Master of Engineering Science
Mechanical and Materials Engineering
Piezoelectric nanomaterials have attracted increasing attentions due to their distinct electromechanical features, especially the size-dependent properties, which differ greatly from their bulk counterparts.
Due to the large strain gradients presented in nanostructures, the flexoelectricity is believed to be responsible for such size-dependent properties. In this thesis, based on the Kirchhoff plate model and the extended linear piezoelectric theory, a modified continuum mechanics based model is developed to study the size-dependent flexoelectric effect upon the static bending behaviors of a cantilevered piezoelectric nanoplate (PNP). Finite difference method (DFM) is employed to obtain the approximate numerical solutions.

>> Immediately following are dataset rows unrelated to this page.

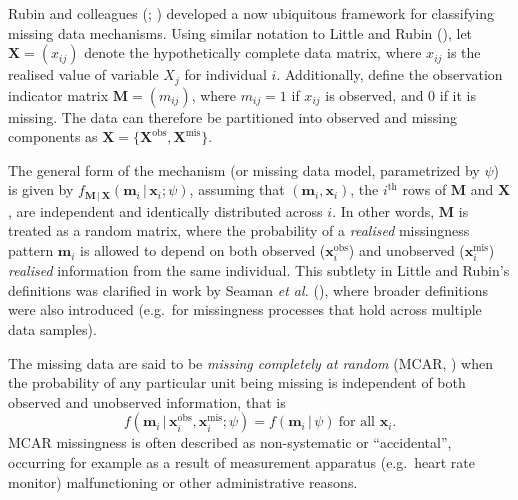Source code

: \documentclass[
  letterpaper,
  paper=240mm:170mm,
  twoside=true,
  open=right,
  fontsize=10pt,
  pagesize=false,
  BCOR=15mm,
  DIV=14,
  headinclude=true,
  footinclude=false,
  headsepline=on]{scrbook}
\newcommand{\given}{\,|\,}
\begin{document}
Rubin and colleagues (; )
developed a now ubiquitous framework for classifying missing data
mechanisms. Using similar notation to Little and Rubin
(), let
\(\mathbf{X}=(x_{ij})\) denote the hypothetically complete data matrix,
where \(x_{ij}\) is the realised value of variable \(X_j\) for
individual \(i\). Additionally, define the observation indicator matrix
\(\mathbf{M} = (m_{ij})\), where \(m_{ij} = 1\) if \(x_{ij}\) is
observed, and 0 if it is missing. The data can therefore be partitioned
into observed and missing components as
\(\mathbf{X} = \{\mathbf{X}^{\text{obs}},\mathbf{X}^{\text{mis}}\}\).

The general form of the mechanism (or missing data model, parametrized
by \(\psi\)) is given by
\(f_{\mathbf{M} \given \mathbf{X}}(\mathbf{m}_i \given \mathbf{x}_i;\psi)\),
assuming that \((\mathbf{m}_i,\mathbf{x}_i)\), the \(i^{\text{th}}\)
rows of \(\mathbf{M}\) and \(\mathbf{X}\), are independent and
identically distributed across \(i\). In other words, \(\mathbf{M}\) is
treated as a random matrix, where the probability of a \emph{realised}
missingness pattern \(\mathbf{m}_i\) is allowed to depend on both
observed (\(\mathbf{x}_i^{\text{obs}}\)) and unobserved
(\(\mathbf{x}_i^{\text{mis}}\)) \emph{realised} information from the
same individual. This subtlety in Little and Rubin's definitions was
clarified in work by Seaman \emph{et al.}
(), where broader
definitions were also introduced (e.g.~for missingness processes that
hold across multiple data samples).

The missing data are said to be \emph{missing completely at random}
(MCAR, ) when the probability of any particular unit being
missing is independent of both observed and unobserved information, that
is \[
f(\mathbf{m}_i \given \mathbf{x}_i^{\text{obs}},\mathbf{x}_i^{\text{mis}};\psi) = f(\mathbf{m}_i \given \psi)  \ \text{for all } \mathbf{x}_i.
\] MCAR missingness is often described as non-systematic or
``accidental'', occurring for example as a result of measurement
apparatus (e.g.~heart rate monitor) malfunctioning or other
administrative reasons.
\end{document}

The numerical results indicate that the flexoelectric effect is more prominent with the decrease of the plate thickness, and it is also sensitive to the boundary conditions, the plate in-plane dimensions, and the applied mechanical and electrical loads.
The current work aims at providing an increased understanding of the size-dependent properties of the piezoelectric nanomaterials.
Wang, Xining, "Modelling and Simulation of the Flexoelectric Effect on a Cantilevered Piezoelectric Nanoplate" (2016). Electronic Thesis and Dissertation Repository. 4134.